Mark went on to quote Jesus as saying it is not what goes into us that makes us unclean, but what comes out of our hearts. As coming from the heart Jesus specified, “Evil thoughts, unchastity, theft, murder, adultery, greed, malice deceit.”

That seems to be so obvious, that it needn’t be mentioned, but perhaps we could use a check up on the thoughts. (I can’t pass up the old joke about the boy who confessed to having impure thoughts. The priest asked, “Did you entertain impure thoughts? and the boy answered, “No, Father, they entertained me.)

 The principle difference between the Law of Moses and the Sermon on the Mount is that Moses looked to doing away with outward bad behavior such as adultery and murder, while Jesus looked to doing away with inward evils such as lust and anger.

As obvious as the need to watch over our thoughts might seem, people are not always aware of that need. I was a third year high school boy when the reading in the chapel made me aware of the need and possibility of keeping my thoughts true. 

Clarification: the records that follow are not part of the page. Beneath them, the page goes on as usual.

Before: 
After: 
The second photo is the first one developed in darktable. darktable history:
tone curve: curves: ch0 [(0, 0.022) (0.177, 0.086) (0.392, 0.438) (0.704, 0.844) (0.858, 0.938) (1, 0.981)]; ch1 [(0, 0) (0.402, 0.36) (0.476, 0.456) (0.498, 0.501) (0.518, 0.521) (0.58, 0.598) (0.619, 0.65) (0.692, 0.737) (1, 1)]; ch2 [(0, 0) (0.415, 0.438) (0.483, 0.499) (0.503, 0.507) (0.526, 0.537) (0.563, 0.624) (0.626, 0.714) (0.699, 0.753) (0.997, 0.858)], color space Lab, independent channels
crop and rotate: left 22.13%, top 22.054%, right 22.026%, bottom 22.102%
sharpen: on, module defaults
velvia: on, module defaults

Then, back in the fifties when the Buddhist monks were rebelling against the government of Viet Nam, Life Magazine did an interview with the leading monk. As part of the interview the reporter questioned the monk about his admirable moral code. The monk listed all the forms of indulgence he had to avoid; but in the matter of his private thoughts, he insisted that his code put no limits on his passionate thoughts of any variety.